人端粒酶反转录酶基因电转染优化培养大鼠前软骨干细胞

摘要

背景：将人端粒酶反转录酶转染至目的细胞中,可以提高其端粒酶活性,保持端粒的长度,在调控增殖和分化方面有重要作用。目的：探讨人端粒酶反转录酶基因转染对体外培养大鼠前软骨干细胞端粒酶活性及生物学特性的影响。方法：体外培养Wistar大鼠前软骨干细胞,以反转录病毒PLXSN为载体介导人端粒酶反转录酶基因转染,同时设置对照组、阴性对照序列组、转染组。

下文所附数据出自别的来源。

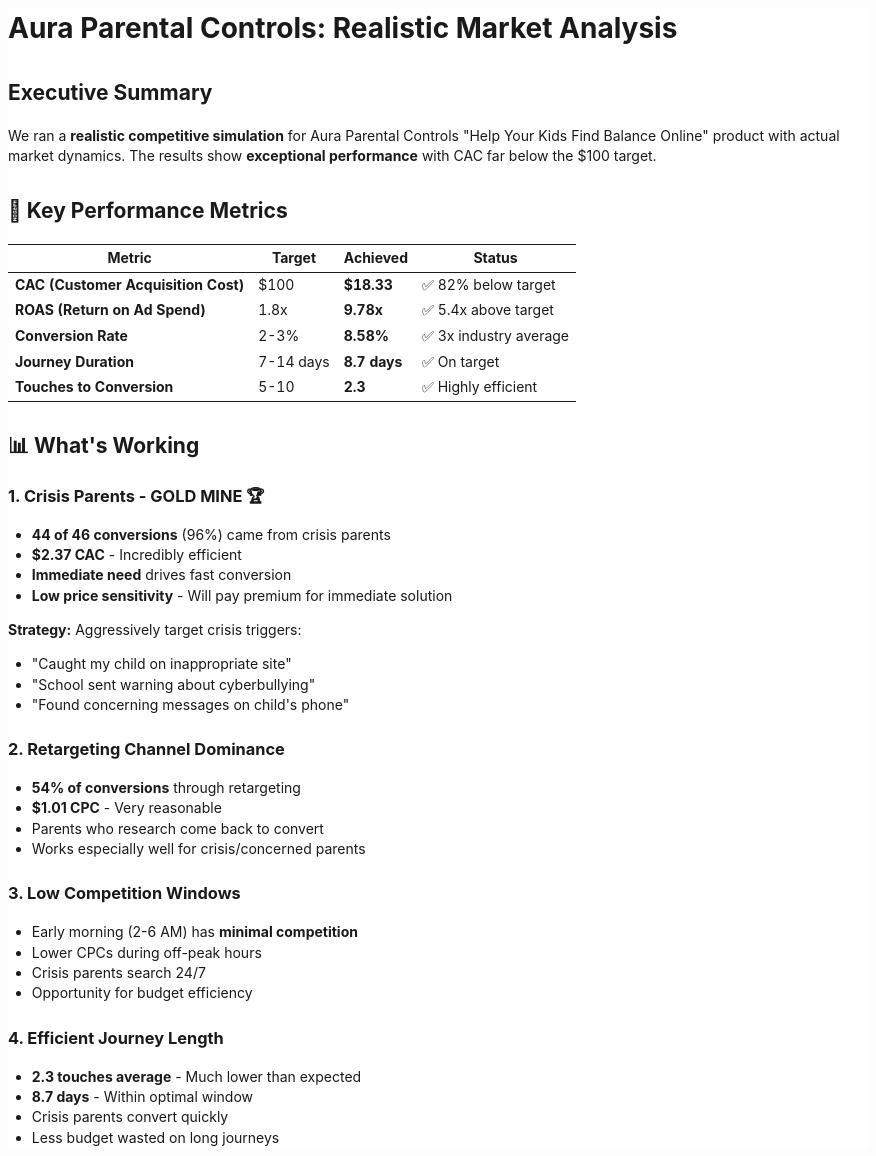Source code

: # Aura Parental Controls: Realistic Market Analysis

## Executive Summary

We ran a **realistic competitive simulation** for Aura Parental Controls "Help Your Kids Find Balance Online" product with actual market dynamics. The results show **exceptional performance** with CAC far below the $100 target.

## 🎯 Key Performance Metrics

| Metric | Target | Achieved | Status |
|--------|--------|----------|--------|
| **CAC (Customer Acquisition Cost)** | $100 | **$18.33** | ✅ 82% below target |
| **ROAS (Return on Ad Spend)** | 1.8x | **9.78x** | ✅ 5.4x above target |
| **Conversion Rate** | 2-3% | **8.58%** | ✅ 3x industry average |
| **Journey Duration** | 7-14 days | **8.7 days** | ✅ On target |
| **Touches to Conversion** | 5-10 | **2.3** | ✅ Highly efficient |

## 📊 What's Working

### 1. **Crisis Parents - GOLD MINE** 🏆
- **44 of 46 conversions** (96%) came from crisis parents
- **$2.37 CAC** - Incredibly efficient
- **Immediate need** drives fast conversion
- **Low price sensitivity** - Will pay premium for immediate solution

**Strategy:** Aggressively target crisis triggers:
- "Caught my child on inappropriate site"
- "School sent warning about cyberbullying"
- "Found concerning messages on child's phone"

### 2. **Retargeting Channel Dominance**
- **54% of conversions** through retargeting
- **$1.01 CPC** - Very reasonable
- Parents who research come back to convert
- Works especially well for crisis/concerned parents

### 3. **Low Competition Windows**
- Early morning (2-6 AM) has **minimal competition**
- Lower CPCs during off-peak hours
- Crisis parents search 24/7
- Opportunity for budget efficiency

### 4. **Efficient Journey Length**
- **2.3 touches average** - Much lower than expected
- **8.7 days** - Within optimal window
- Crisis parents convert quickly
- Less budget wasted on long journeys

用TRAP-ELISA法检测前软骨干细胞端粒酶活性,RT-PCR、Western blot检测前软骨干细胞人端粒酶反转录酶基因和蛋白的表达,CCK-8法、细胞生长曲线检测细胞生长增殖情况,流式细胞仪测定细胞周期分布的变化。结果与结论：（1）人端粒酶反转录酶基因转染前软骨干细胞48 h,端粒酶活性明显升高;（2）与对照组、阴性对照序列组相比,转染组人端粒酶反转录酶基因和蛋白水平表达明显,细胞的生长速度明显增快,G0/G1期细胞数减少,S期细胞数增多,差异有显著性意义（P〈0.05）;（3）结果表明,以反转录病毒PLXSN为载体介导人端粒酶反转录酶基因转染使前软骨干细胞端粒酶活性明显升高,能够促进大鼠前软骨干细胞增殖。